Esaus
Hände
Uri Avnery, 12.1.08
WELCHER DER beiden Männer ist der Führer der größten
Weltmacht, und welcher ist der Boss eines kleinen von ihr abhängigen
Klientel-Staates?
Der Besucher von einem anderen Planeten, der der Pressekonferenz in Jerusalem beigewohnt
hätte, könnte leicht zu der Überzeugung kommen: Olmert ist der Präsident der
Großmacht und Bush ist sein Vasall.
Olmert ist größer. Er redet
endlos, während Bush geduldig zuhörte. Während Olmert Bush mit Schmeicheleien
überschüttete, die sogar einem byzantinischen Kaiser peinlich gewesen wären,
wurde sehr deutlich, dass es Olmert ist, der die Politik entscheidet, während
Bush demütig das Diktat akzeptiert. Und Bushs Schmeicheleien gegenüber
Olmert übertrafen sogar Olmerts Schmeicheleien gegenüber Bush.
Beide – so erfuhren wir
- sind „mutig“. Beide sind
„entschlossen“. Beide haben eine „Vision“. Das Wort „Vision“ – einst den
Propheten vorbehalten – starrte aus jedem zweiten Satz. (Bush hat nicht wissen
können, dass das Wort „Vision“ in Israel schon seit langem zu einer
frotzelnden Bezeichnung für geschwollene Reden gewöhnlich in Verbindung mit dem Wort „Zionismus“
geworden war.)
Der Präsident und der
Ministerpräsident haben etwas gemeinsam: nicht ein Wort von dem, das sie während der Pressekonferenz sagten, hat irgend etwas mit der Wahrheit zu tun.

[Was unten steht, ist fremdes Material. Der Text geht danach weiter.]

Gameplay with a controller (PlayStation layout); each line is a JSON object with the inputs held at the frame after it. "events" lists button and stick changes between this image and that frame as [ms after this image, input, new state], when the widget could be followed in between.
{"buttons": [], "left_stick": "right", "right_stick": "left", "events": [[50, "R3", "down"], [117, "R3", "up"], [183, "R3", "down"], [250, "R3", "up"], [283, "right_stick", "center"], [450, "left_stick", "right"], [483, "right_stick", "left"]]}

EINE DER bewegendsten Dramen
der Bibel erzählt von unserm alten und blinden Vorfahren Isaak, der seinen
ältesten Sohn Esau, einen rötlichen und rauhaarigen Jäger, segnen wollte. Aber
der zweite Sohn Jakob, von zarter
Gestalt, nützte die Abwesenheit seines Bruders aus und ging zu seinem Vater, um
seinen Segen zu stehlen. Er trug Esaus Kleider und bedeckte seine Arme mit
haarigem Ziegenfell. Die List wäre fast aufgeflogen, als der Vater Jakobs Arme
betastete und er Verdacht schöpfte.
In diesem Augenblick äußerte
er den berühmten Satz: „Die Stimme ist Jakobs Stimme, aber die Hände sind Esaus
Hände.“ (Gen.27,22)
Doch Jakob, der Betrüger,
erhielt den Segen und wurde der Vater
der Nation, die nach ihm benannt wurde, da er später in Israel umbenannt wurde
(Gen.32,29). Es scheint, dass Ehud Olmert sein wahrer
Nachfolger ist: es gibt keine Verbindung zwischen seiner Stimme und seinen
Händen.
Jeder, der ihm zuhört – und
nicht nur auf der Pressekonferenz, sondern bei jeder anderen Gelegenheit – hört
Worte des Friedens und der Vernunft: Die Palästinenser müssen einen eigenen
Staat haben. Die „Vision“ muss realisiert
werden, solange Bush Präsident ist, weil Israel nie einen besseren Freund hatte und haben wird.
Die Siedlungsaußenposten müssen geräumt werden, wie von uns immer wieder
versprochen wurde. Der Siedlungsbau muss eingefroren werden. … usw. usw.
Das ist die Stimme Jakobs.
Aber die Hände - nun – es sind Esaus
Hände.
VOR ANNAPOLIS, während
Annapolis und nach Annapolis wurde nichts getan, überhaupt nichts, um eine
Zwei-Staaten-Lösung voran zu treiben. Die Verhandlungen waren im Begriff zu
beginnen – jeden Augenblick – vor einem Jahr und jetzt sollen sie wieder
beginnen – jeden Augenblick. Ja, die „Kernpunkte“ – die
Grenzen, Jerusalem, die Flüchtlinge – werden jetzt angegangen. Sicher. Jeden Augenblick, jetzt.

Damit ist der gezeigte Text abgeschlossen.